Under its tenure as head of the G20, China has presided over and was a prime mover in ensuring the Paris Agreement was ratified in unusually quick time for a multilateral treaty. And it has instigated reforms in its home markets and enthusiastically pushed forward with global collaboration in addressing the needs of sustainability.

Earlier in the year, it established the Green Finance Study Group (GFSG) which during its first meeting in Beijing assumed the task of identifying institutional and market barriers to green finance and to analyse options on how to enhance the ability of the financial system to mobilise private green investment.

The group, co-chaired by China and the United Kingdom, produced a “Synthesis Report” in July 2016 that looked at three sectoral issues: banking, the bond market, and institutional investors. It also focused on the topics of risk analysis and progress measuring.

It came up with a number of options for its members to consider for adoption: the provision of clearer policy signals for investors regarding green investment; the promotion of voluntary principles for green finance; the expansion of learning networks; supporting the development of local green bond markets; the promotion of international collaboration to facilitate cross-border investment in green bonds; encouragement of knowledge sharing on environmental and financial risk; and improving the measurement of green finance activities and their impacts.

It also listed the challenges to be faced by the transition to a green finance world, such as information asymmetry, inadequate analytical capacity and a lack of clarity around green definitions. On top of this are the more finance-related issues surrounding the maturity mismatch between demand and supply of investment in long-term infrastructure projects.

There are a lot of barriers to be broken down before the market can progress above the current less than 1% of global bonds being labelled green and less than 1% of holdings by global institutional investors being directed towards green infrastructure assets.

> **LISTED ENTRIES**

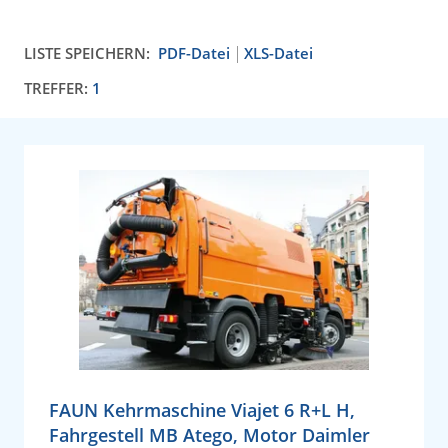
LISTE SPEICHERN:
PDF-Datei
XLS-Datei
TREFFER:
1
FAUN Kehrmaschine Viajet 6 R+L H,
Fahrgestell MB Atego, Motor Daimler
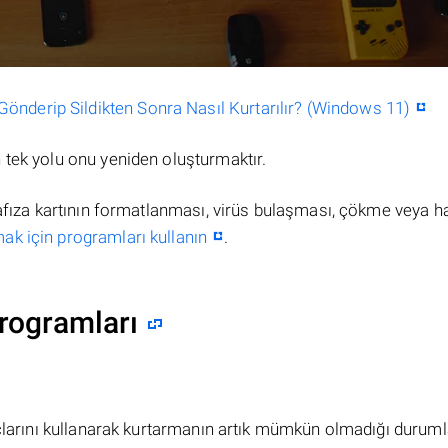
nderip Sildikten Sonra Nasıl Kurtarılır? (Windows 11)
tek yolu onu yeniden oluşturmaktır.
hafıza kartının formatlanması, virüs bulaşması, çökme veya h
ak için programları kullanın
.
rogramları
açlarını kullanarak kurtarmanın artık mümkün olmadığı duruml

> **ASSIGNMENT**
Return the green finance passage word for word, from start to finish.

> **PROBLEM SOLUTION**
Under its tenure as head of the G20, China has presided over and was a prime mover in ensuring the Paris Agreement was ratified in unusually quick time for a multilateral treaty. And it has instigated reforms in its home markets and enthusiastically pushed forward with global collaboration in addressing the needs of sustainability.

Earlier in the year, it established the Green Finance Study Group (GFSG) which during its first meeting in Beijing assumed the task of identifying institutional and market barriers to green finance and to analyse options on how to enhance the ability of the financial system to mobilise private green investment.

The group, co-chaired by China and the United Kingdom, produced a “Synthesis Report” in July 2016 that looked at three sectoral issues: banking, the bond market, and institutional investors. It also focused on the topics of risk analysis and progress measuring.

It came up with a number of options for its members to consider for adoption: the provision of clearer policy signals for investors regarding green investment; the promotion of voluntary principles for green finance; the expansion of learning networks; supporting the development of local green bond markets; the promotion of international collaboration to facilitate cross-border investment in green bonds; encouragement of knowledge sharing on environmental and financial risk; and improving the measurement of green finance activities and their impacts.

It also listed the challenges to be faced by the transition to a green finance world, such as information asymmetry, inadequate analytical capacity and a lack of clarity around green definitions. On top of this are the more finance-related issues surrounding the maturity mismatch between demand and supply of investment in long-term infrastructure projects.

There are a lot of barriers to be broken down before the market can progress above the current less than 1% of global bonds being labelled green and less than 1% of holdings by global institutional investors being directed towards green infrastructure assets.